### Instruction
Set down the entries below exactly; drop the pictures.

(Dataset excerpts begins)

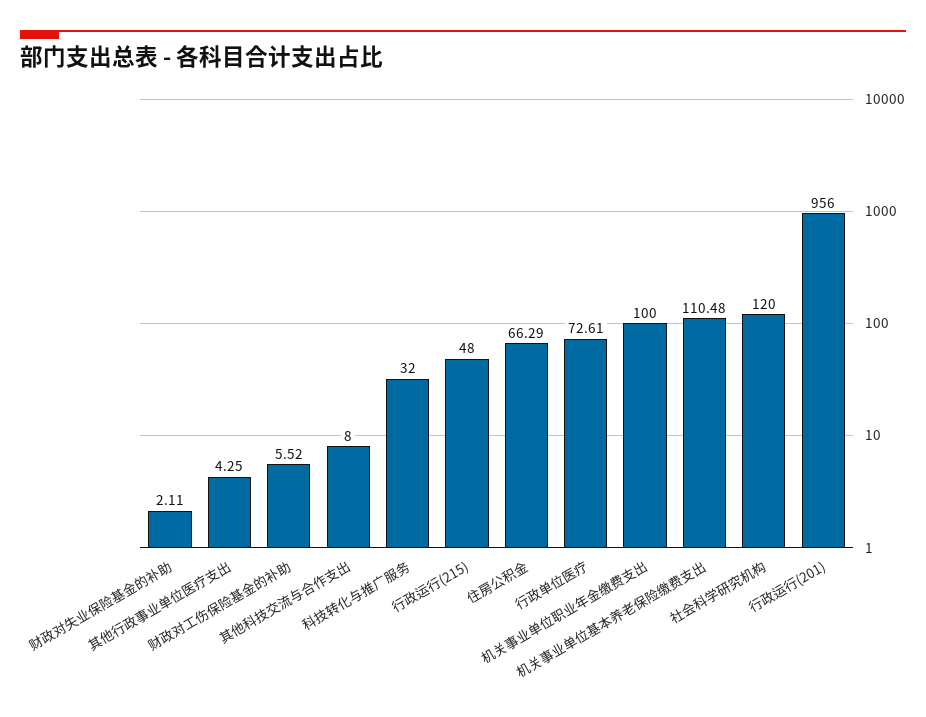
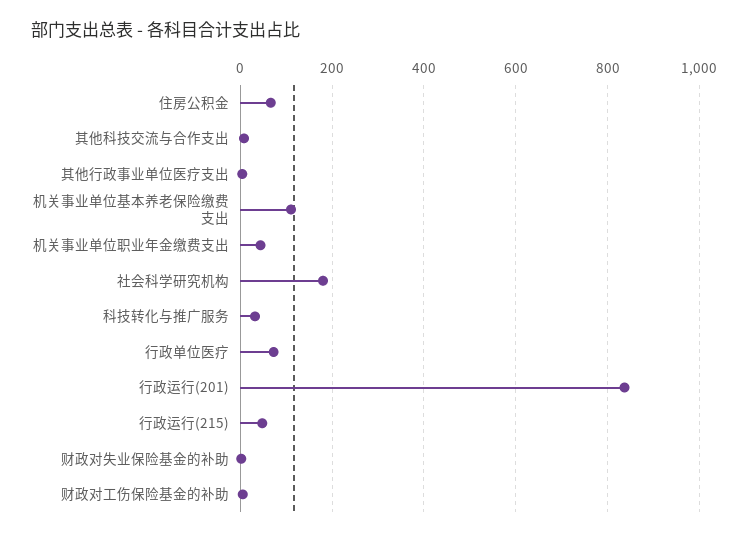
  {
    "财政对失业保险基金的补助": 2.11,
    "其他行政事业单位医疗支出": 4.25,
    "财政对工伤保险基金的补助": 5.52,
    "其他科技交流与合作支出": 8,
    "科技转化与推广服务": 32,
    "行政运行(215)": 48,
    "住房公积金": 66.29,
    "行政单位医疗": 72.61,
-   "机关事业单位职业年金缴费支出": 100,
+   "机关事业单位职业年金缴费支出": 40,
    "机关事业单位基本养老保险缴费支出": 110.48,
-   "社会科学研究机构": 120,
+   "社会科学研究机构": 180,
-   "行政运行(201)": 956
+   "行政运行(201)": 840
  }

(Dataset excerpts ends)

### Response to the exercise
  {
    "财政对失业保险基金的补助": 2.11,
    "其他行政事业单位医疗支出": 4.25,
    "财政对工伤保险基金的补助": 5.52,
    "其他科技交流与合作支出": 8,
    "科技转化与推广服务": 32,
    "行政运行(215)": 48,
    "住房公积金": 66.29,
    "行政单位医疗": 72.61,
-   "机关事业单位职业年金缴费支出": 100,
+   "机关事业单位职业年金缴费支出": 40,
    "机关事业单位基本养老保险缴费支出": 110.48,
-   "社会科学研究机构": 120,
+   "社会科学研究机构": 180,
-   "行政运行(201)": 956
+   "行政运行(201)": 840
  }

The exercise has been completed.